CHARLESTON, W.Va. — A date has been set for arguments regarding the future of West Virginia’s right-to-work law.
The West Virginia Supreme Court of Appeals will hear Patrick Morrisey, Attorney General v. West Virginia AFL-CIO, et al., on September 5, the day after Labor Day.
The Legislature passed Senate Bill 1 in February 2016, overriding a veto by then-Gov. Earl Ray Tomblin. The West Virginia Workplace Freedom Act went into effect July 1.
The law would have prohibited requiring workers being union members or paying union dues in order to be employed.
Kanawha Circuit Judge Jennifer Bailey issued a preliminary injunction August 10, a move supported by labor unions.

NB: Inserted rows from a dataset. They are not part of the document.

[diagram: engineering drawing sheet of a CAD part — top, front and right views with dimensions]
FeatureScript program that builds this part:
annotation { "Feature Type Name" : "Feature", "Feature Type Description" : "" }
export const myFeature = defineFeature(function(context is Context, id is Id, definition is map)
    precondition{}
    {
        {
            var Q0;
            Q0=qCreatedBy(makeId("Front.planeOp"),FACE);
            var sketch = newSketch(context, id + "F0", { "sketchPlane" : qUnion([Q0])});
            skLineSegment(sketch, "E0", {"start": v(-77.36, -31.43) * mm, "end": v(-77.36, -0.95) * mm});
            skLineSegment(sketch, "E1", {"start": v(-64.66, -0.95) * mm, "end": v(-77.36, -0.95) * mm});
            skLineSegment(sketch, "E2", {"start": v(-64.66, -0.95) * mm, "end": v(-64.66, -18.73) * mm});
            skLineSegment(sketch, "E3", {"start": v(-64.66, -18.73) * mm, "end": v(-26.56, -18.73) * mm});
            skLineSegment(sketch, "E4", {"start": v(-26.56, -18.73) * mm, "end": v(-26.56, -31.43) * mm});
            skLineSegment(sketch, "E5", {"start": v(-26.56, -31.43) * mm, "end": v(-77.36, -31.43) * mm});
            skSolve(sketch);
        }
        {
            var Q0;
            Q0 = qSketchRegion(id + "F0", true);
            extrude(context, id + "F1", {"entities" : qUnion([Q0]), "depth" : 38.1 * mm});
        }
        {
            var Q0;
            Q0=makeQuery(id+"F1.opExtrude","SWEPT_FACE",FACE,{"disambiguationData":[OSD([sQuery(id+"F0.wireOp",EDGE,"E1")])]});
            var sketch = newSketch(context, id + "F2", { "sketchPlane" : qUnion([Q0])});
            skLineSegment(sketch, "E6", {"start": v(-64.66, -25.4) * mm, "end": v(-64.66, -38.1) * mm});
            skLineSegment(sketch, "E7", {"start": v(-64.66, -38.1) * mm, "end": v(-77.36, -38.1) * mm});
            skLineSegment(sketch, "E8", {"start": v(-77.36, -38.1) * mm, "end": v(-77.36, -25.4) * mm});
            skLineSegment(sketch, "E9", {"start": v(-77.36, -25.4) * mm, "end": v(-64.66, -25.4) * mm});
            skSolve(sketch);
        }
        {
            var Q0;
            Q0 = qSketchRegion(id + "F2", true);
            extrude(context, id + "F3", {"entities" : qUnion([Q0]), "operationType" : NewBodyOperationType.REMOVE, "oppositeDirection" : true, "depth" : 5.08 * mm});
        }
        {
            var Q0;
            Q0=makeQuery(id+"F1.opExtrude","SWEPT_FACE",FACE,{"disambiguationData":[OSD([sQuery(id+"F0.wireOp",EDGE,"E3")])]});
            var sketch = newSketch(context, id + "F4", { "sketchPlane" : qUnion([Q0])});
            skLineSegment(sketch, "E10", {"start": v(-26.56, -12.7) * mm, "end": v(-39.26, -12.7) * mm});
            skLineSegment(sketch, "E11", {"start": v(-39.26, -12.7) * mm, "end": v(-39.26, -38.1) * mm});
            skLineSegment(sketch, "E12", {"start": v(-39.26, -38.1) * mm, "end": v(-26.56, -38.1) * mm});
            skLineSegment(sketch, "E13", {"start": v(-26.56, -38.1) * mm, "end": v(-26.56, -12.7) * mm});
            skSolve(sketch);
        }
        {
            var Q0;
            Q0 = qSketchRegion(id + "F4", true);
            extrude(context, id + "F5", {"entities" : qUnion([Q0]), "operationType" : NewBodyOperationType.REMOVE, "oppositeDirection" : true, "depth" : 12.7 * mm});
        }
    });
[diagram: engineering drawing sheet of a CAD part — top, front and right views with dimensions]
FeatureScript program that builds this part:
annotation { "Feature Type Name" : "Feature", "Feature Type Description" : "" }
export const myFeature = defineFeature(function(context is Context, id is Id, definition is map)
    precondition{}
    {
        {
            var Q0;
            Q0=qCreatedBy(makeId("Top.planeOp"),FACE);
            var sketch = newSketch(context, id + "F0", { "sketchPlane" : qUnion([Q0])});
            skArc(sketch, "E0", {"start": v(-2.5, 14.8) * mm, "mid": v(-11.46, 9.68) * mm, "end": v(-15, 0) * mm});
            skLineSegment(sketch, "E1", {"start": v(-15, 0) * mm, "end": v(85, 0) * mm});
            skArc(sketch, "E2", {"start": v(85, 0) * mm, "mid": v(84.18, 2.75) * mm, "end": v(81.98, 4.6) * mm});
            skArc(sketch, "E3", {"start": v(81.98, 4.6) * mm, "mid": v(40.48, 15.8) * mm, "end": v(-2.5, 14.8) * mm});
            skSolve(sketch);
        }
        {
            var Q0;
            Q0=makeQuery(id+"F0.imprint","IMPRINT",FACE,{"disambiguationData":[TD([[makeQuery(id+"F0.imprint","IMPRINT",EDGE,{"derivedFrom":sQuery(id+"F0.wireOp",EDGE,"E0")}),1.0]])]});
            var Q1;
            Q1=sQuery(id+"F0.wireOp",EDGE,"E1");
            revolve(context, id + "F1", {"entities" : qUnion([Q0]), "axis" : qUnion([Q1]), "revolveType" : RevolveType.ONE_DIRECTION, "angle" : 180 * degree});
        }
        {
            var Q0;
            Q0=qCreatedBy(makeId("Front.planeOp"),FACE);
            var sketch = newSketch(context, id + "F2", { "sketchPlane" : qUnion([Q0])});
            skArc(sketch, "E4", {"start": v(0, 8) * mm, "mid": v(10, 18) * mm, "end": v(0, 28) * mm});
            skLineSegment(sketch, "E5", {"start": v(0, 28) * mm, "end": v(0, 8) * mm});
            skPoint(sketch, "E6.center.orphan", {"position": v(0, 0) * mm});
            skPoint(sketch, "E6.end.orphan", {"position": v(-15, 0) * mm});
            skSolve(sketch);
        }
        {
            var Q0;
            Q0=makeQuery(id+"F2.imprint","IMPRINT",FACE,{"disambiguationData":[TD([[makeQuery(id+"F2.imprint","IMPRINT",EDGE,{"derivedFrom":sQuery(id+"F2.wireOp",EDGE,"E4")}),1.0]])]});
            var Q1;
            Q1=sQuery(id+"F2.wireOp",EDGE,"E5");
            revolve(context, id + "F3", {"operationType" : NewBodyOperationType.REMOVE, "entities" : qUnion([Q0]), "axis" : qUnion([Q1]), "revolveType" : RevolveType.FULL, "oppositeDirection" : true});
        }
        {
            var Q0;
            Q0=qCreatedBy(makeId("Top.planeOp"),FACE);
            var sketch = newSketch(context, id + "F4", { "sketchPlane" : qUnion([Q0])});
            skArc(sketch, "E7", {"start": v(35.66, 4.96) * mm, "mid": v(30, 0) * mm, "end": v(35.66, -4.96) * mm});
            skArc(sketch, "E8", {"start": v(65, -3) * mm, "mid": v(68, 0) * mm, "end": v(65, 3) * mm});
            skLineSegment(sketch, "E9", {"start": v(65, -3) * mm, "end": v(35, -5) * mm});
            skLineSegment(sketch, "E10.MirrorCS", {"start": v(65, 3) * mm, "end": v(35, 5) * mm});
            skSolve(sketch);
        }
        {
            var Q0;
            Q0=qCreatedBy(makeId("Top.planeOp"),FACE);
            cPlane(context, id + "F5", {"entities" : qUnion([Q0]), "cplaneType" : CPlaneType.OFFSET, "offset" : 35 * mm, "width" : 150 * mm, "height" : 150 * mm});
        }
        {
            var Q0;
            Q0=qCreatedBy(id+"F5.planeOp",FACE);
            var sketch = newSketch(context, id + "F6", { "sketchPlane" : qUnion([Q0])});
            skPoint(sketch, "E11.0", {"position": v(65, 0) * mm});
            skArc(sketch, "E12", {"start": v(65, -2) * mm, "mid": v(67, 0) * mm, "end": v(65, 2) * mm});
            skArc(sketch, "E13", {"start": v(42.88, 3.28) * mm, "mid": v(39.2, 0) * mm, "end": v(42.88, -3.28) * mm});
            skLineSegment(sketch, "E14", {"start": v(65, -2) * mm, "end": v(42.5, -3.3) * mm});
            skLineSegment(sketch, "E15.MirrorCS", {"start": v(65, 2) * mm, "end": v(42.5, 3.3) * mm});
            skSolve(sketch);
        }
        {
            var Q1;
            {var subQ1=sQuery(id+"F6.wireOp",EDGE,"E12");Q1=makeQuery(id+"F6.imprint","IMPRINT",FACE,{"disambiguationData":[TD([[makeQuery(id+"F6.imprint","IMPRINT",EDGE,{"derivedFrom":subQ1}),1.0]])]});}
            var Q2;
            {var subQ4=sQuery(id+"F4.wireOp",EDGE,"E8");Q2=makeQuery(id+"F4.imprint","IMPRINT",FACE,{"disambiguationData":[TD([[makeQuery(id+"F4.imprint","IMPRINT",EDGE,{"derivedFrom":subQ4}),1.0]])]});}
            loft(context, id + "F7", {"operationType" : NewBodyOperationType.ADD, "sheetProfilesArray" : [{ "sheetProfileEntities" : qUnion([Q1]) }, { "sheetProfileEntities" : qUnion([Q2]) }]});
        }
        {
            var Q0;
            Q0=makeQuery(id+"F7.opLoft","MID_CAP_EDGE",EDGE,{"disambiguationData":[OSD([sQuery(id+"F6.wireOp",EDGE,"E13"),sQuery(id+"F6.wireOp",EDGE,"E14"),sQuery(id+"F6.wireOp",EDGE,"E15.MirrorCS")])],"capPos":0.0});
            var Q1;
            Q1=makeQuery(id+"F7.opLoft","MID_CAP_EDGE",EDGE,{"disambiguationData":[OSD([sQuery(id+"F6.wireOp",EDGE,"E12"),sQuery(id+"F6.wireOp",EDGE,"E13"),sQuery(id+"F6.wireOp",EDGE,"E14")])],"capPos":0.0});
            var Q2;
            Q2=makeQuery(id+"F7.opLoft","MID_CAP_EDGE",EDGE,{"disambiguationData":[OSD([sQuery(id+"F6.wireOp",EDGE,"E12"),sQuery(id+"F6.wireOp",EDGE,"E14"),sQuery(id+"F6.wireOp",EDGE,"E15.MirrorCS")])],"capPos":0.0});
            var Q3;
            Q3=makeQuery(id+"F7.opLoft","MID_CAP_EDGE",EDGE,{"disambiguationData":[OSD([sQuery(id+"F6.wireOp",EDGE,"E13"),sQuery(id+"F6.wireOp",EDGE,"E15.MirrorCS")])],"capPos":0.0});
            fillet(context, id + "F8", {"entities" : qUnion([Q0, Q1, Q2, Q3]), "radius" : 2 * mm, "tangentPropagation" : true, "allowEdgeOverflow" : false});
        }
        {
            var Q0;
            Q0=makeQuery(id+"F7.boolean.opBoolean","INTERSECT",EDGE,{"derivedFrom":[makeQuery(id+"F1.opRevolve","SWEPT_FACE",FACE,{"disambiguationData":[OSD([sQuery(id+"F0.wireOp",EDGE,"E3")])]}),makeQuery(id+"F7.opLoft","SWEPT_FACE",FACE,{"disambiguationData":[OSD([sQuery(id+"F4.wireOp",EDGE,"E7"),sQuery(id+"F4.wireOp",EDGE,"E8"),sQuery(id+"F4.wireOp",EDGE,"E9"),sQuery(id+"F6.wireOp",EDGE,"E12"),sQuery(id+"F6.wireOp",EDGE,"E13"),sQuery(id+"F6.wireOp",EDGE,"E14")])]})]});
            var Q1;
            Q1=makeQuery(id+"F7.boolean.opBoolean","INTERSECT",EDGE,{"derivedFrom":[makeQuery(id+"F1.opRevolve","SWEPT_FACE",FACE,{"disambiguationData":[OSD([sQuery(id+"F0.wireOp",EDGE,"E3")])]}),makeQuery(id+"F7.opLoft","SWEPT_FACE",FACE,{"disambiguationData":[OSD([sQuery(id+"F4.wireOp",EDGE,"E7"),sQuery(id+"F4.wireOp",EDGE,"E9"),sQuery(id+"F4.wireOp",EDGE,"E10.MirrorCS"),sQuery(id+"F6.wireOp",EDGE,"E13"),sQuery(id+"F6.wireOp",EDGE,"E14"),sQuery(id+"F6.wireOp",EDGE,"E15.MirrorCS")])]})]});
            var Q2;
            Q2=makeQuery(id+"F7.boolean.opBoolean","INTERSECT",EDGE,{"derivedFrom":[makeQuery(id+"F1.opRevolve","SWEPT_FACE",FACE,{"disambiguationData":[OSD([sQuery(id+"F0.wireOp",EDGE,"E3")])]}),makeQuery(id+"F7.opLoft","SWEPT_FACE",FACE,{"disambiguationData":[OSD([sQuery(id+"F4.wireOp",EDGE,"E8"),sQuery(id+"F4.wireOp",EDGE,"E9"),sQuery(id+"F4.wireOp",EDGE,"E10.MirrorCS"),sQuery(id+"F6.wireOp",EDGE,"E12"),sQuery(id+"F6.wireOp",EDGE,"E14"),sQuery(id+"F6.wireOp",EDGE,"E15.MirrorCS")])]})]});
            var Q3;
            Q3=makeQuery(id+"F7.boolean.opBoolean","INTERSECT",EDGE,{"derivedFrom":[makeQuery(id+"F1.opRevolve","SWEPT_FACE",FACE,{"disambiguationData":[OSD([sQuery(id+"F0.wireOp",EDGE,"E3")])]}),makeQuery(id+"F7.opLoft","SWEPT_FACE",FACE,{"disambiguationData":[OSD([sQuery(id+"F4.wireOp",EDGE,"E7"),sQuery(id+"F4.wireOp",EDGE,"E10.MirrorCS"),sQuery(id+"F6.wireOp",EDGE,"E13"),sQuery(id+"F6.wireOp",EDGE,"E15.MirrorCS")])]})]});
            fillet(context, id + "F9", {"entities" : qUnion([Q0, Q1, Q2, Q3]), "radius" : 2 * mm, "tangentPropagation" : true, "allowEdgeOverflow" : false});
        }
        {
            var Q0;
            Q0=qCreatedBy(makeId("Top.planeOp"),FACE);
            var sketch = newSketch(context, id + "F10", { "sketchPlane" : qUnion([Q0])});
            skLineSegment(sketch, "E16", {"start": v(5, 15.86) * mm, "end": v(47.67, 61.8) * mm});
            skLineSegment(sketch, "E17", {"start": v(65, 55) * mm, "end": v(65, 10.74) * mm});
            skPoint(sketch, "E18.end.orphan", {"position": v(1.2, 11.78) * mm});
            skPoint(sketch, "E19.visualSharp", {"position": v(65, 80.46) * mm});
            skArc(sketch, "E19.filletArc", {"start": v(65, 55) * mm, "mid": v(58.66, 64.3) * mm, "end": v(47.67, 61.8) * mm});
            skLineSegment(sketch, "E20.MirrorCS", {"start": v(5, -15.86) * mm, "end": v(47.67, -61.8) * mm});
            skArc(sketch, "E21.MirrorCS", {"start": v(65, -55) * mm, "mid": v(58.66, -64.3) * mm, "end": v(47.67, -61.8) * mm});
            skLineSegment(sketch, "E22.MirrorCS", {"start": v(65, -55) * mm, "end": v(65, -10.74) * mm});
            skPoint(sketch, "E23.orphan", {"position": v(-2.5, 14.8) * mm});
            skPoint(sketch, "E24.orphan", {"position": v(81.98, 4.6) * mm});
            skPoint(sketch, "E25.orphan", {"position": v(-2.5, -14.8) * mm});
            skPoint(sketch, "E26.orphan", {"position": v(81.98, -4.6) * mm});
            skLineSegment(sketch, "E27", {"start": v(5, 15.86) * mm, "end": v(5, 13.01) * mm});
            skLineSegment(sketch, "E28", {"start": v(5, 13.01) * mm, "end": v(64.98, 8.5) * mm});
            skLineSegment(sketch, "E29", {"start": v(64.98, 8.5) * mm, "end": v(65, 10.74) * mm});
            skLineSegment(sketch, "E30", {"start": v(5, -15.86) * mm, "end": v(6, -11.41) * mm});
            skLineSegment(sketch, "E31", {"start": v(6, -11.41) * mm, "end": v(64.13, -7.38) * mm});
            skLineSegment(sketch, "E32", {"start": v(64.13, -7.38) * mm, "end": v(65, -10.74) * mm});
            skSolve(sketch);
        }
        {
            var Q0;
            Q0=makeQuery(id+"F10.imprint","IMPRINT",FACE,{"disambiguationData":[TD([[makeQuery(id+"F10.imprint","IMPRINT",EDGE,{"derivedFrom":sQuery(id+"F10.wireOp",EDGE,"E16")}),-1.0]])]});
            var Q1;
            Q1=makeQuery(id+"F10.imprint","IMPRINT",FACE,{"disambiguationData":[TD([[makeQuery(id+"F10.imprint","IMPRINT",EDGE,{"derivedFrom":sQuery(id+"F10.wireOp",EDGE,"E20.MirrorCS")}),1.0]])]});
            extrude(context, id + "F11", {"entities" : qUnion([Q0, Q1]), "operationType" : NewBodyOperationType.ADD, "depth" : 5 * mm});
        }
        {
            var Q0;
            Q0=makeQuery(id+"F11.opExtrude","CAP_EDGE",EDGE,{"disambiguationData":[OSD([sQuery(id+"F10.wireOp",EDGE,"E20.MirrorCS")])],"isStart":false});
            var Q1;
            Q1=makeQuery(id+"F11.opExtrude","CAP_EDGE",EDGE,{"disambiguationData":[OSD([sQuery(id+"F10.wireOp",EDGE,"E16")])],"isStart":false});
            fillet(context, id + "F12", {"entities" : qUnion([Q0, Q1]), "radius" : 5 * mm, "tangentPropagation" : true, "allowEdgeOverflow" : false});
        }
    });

According to a filed brief, Morrisey is asking for the order to be vacated, saying Bailey erred in her action.
“In upholding similar right-to-work laws, the U.S. Supreme Court has held that a union’s right to associate does not extend to the right to compel a nonmember employee to support the union’s activities,” Morrisey said.
Vincent Trivelli and Robert Bastress Jr., attorneys representing the respondents, said in their brief the 2016 law affects older laws allowing labor unions to negotiate contracts containing a union security clause, which requires employees to maintain union membership or pay dues in order to have a job.
“These sums are the primary source of income for these organizations, without which they would be unable to fulfill their purposes of collective bargaining and the representation of employees, including nonmember employees,” the lawyers said.